Business Process Management Unplugged

Let’s unplug the technology, return to basics, and talk about how business process should be used to get and keep more loyal customers.

Archive for united breaks guitars

Social Media can be your best friend… or your worst enemy

Over the past few years social media sites such as Facebook, MySpace, YoutTube, Twitter and even your good ol’ blog here on WordPress have taken off.  And, organizations of all shapes and sizes have embraced this new form of connection with their customers.  But, getting tuned in to the social scene is no replacement for making sure you consistently strive to make your customers’ successful outcomes happen.

In early 2008, a band, Sons of Maxwell, flew from Halifax to Nebraska.  At Chicago O’Hare, a passenger on the flight to Nebraska noticed that the ground crew were “throwing guitars out there” on the tarmac.  When the lead singer, David Carroll, retrieved his guitar at the end of his trip, he find it damaged and useless.  What ensued was nearly a year long battle with United Airlines to get the guitar replaced.  After numerous phone calls from Chicago to India, his problem, many times, falling through the cracks at United, never got resolved.  In fact, United denied him any restitution whatsoever.

But, what David Carroll did after that should have companies quivering in the tweets!!!  He composed a song called “United Breaks Guitars” and posted it on YouTube on 6-July-2009.  Since that posting, the video has gone viral with over 2.9 million views.  United Airlines was placed in the unenviable position of having to respond, directly, to Mr. Carroll with after-the-fact reparations.  But, after-the-fact is too late and the damage to the organization’s reputation has already been done.  This kind of genie is impossible to get back in the bottle and it makes an organizations PR person’s job a living nightmare.
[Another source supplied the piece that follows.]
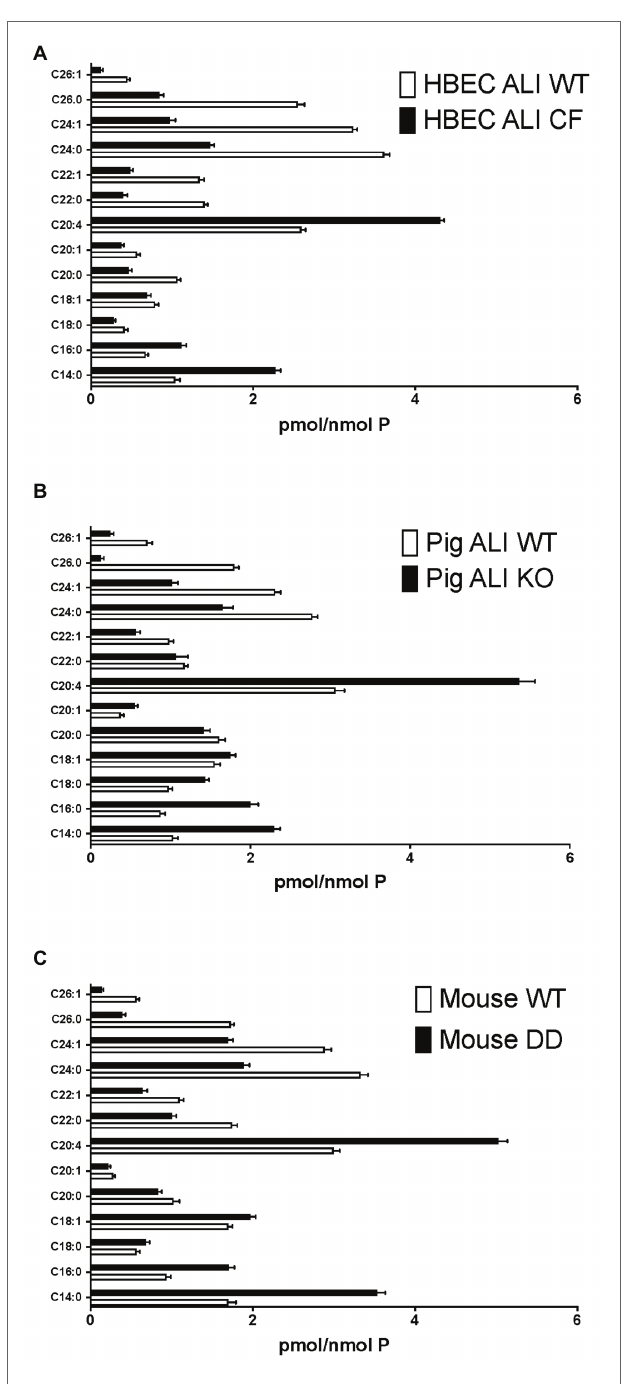
FIGURE 2 | Enhanced long-chain to very long-chain ceramide species ratio in CF airway cells and lung tissue. Lipids were extracted and analyzed by mass spectrometry, as described in methods merged and averaged data. The bars represent the average concentration of individual ceramide species expressed as pmol/nmol total lipid phosphate (pmol/nmol P , error bars: SEM). (A) Human bronchial epithelial cells in ALI culture (HBEC-ALI) CF (BCF000174; N = 12 inserts) compared to WT ( N = 12, three donors, four filters each), data merged from three independent experiments. Four other CF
The lesson learned?  Social media can be a great tool for connectivity to customers.  But, if you fail to live up to your customers’ expectations for successful outcomes, you could become victim to a complaint letter broadcast around the world.  And, this cost in real dollars will certainly be far more than it would have been if you simply made sure that your customer’s outcome was successful in the first place.
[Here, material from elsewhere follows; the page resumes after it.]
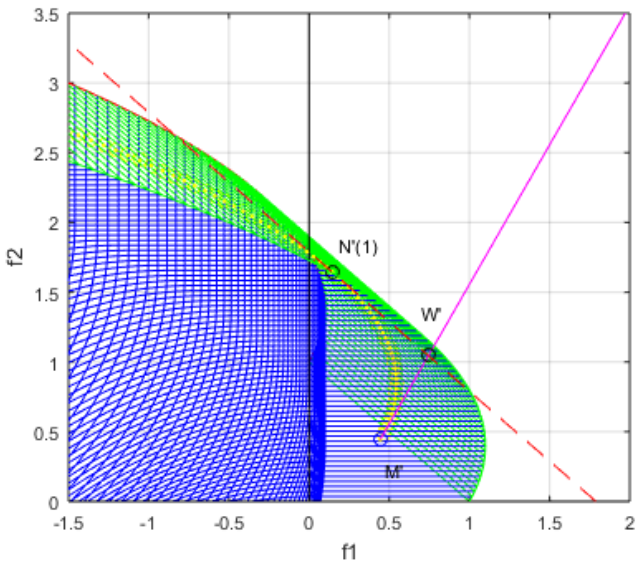
Figure 6. Sharingsolution W (cid:48)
Post script, I am going to publish a new page called “Unsuccessful Customer Outcomes” where, on occasion, I will post the most humorous, creative and egregious e-complaints as a museum, of sorts, and a reminder to all of us of what can happen when customers, armed with the social media tools of the day, are left with no other alternative other than an open attack on the organization.  Don’t let this be you.